Here’s it – the timely signal that people say “never” sounds. You know – the announcement that the stock market is at a bottom, so “Buy!”
Disclosure: Author is fully invested in actively managed US equity funds
Why the silence at such an important moment? Because bottoms occur when there is widespread (AKA, popular) negativity accompanied by bleak predictions of worse. Now search for “stock market” and the current torrent of pessimism is obvious. So, the environment is one of the overriding negatives. Positives? Not interested. But there’s more to that lack of bullishness…
During such periods, professional investors (whose careers are based on performance) are rarely, if ever, heard from. Instead, they focus on taking advantage of buying opportunities while competing with other professional investors. Offering random investors free insights works against their goals.
A good example is from early 2020, when Covid-19 risk first appeared on the stock market.
Throughout 2019 and into early 2020, the stock market rose. At the time of a little dip, I wrote this positive piece (January 31):
In that bullish market, there was a healthy, balanced flow of bullish and bearish articles as the market rose. However, two weeks later, something I hadn’t seen before – the bearish articles suddenly disappeared. There was no obvious cause, so I assumed fund managers had decided to sell and stop giving interviews. That’s why I sold everything and posted this article on February 16.
This chart shows the movements of the Dow Jones Industrial Average over this period.
A word about the timing of the stock market
Don’t is the standard advice. The assumption is that investors trying to miss out by buying and selling too late. Sure, that’s what happens when an investor follows media reports and popular trends (and also relies on feelings about stocks).
But there is another problem. No one can predetermine the fundamental reasons and investor reactions to all (or many or some or even some) major market swings. We regularly read: “The investor who… [fill in the blank] says now [whatever]The fundamental/investor issues underlying each key period are unique. Therefore, past success is irrelevant because the rationale applied for a period of time is not carried over.
Using my example above, I clearly had no understanding of Covid-19’s concerns about beating the market and investor psyche – neither about oil going below $0 – nor about a wave of margin calls on the downside. Instead, I relied on reading a contrarian indicator.
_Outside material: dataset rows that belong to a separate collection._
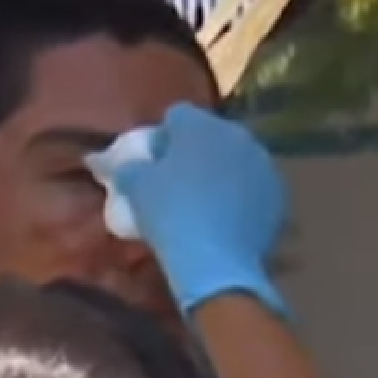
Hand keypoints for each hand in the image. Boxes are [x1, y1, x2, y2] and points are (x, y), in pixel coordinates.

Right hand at [102, 103, 289, 318]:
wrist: (217, 261)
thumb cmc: (171, 215)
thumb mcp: (137, 189)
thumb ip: (121, 167)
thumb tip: (99, 158)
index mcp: (201, 125)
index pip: (177, 116)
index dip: (163, 138)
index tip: (154, 164)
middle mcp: (238, 135)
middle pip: (211, 135)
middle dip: (195, 153)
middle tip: (178, 184)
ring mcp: (263, 164)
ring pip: (236, 160)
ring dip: (221, 174)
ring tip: (204, 204)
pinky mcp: (279, 195)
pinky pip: (254, 188)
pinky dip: (242, 197)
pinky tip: (227, 221)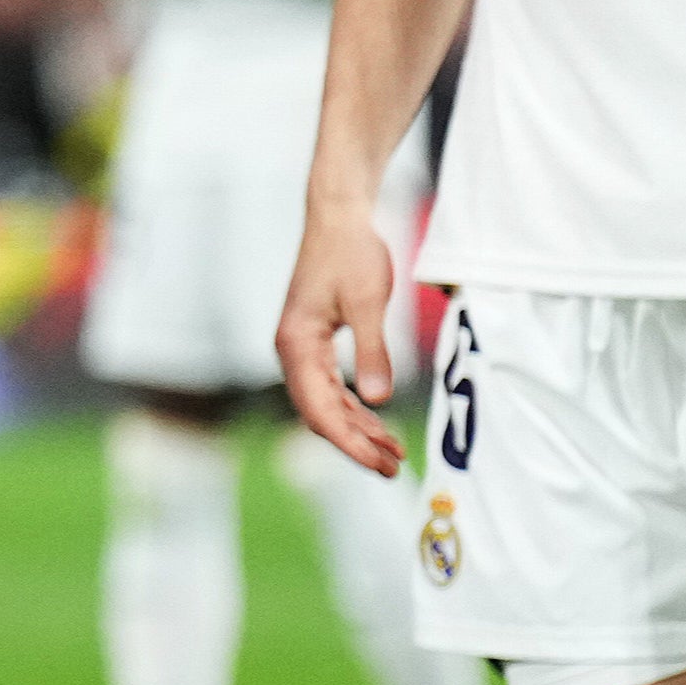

Contrary investing can work because there are some common features that come with dramatic trend changes. They do not identify the causes, but they can signal unbearable excesses. Over-optimism (fads) and over-pessimism (fear) are reliable indicators of market tops and bottoms. Both can apply to the overall stock market and any of its components or investment themes. And that’s where contrarian investing can really pay off. Just don’t call it market timing. Instead, think of it as opportunistic timing, ‘optimizing’ potential return and risk.
The Bottom Line: “Optimizing” Today Means Owning Actively Managed Equity Funds
Picking stocks can be rewarding and fun. However, the period we have entered has unusual characteristics compared to previous periods of growth and bull markets. Therefore, selecting a diversified group of fund management professionals, each taking a different approach, seems to be the best strategy for investing, at least in the early stages. Picking a special situation here and there is certainly acceptable, but gaining brainpower, experience and broad research should optimize the return/risk characteristics – and allow for a better night’s sleep.
One more thing about actively managed funds. They are currently far outnumbered, with investors strongly believing that low-cost passive index funds always win. The changing environment we’re going through, where selectivity is key, could trigger a dramatic turnaround. If so, as has happened in the past, the active managers’ stocks will benefit from the positive cash flow as investors switch from passive to active. That, of course, improves the actively managed fund’s performance – and so goes the cycle.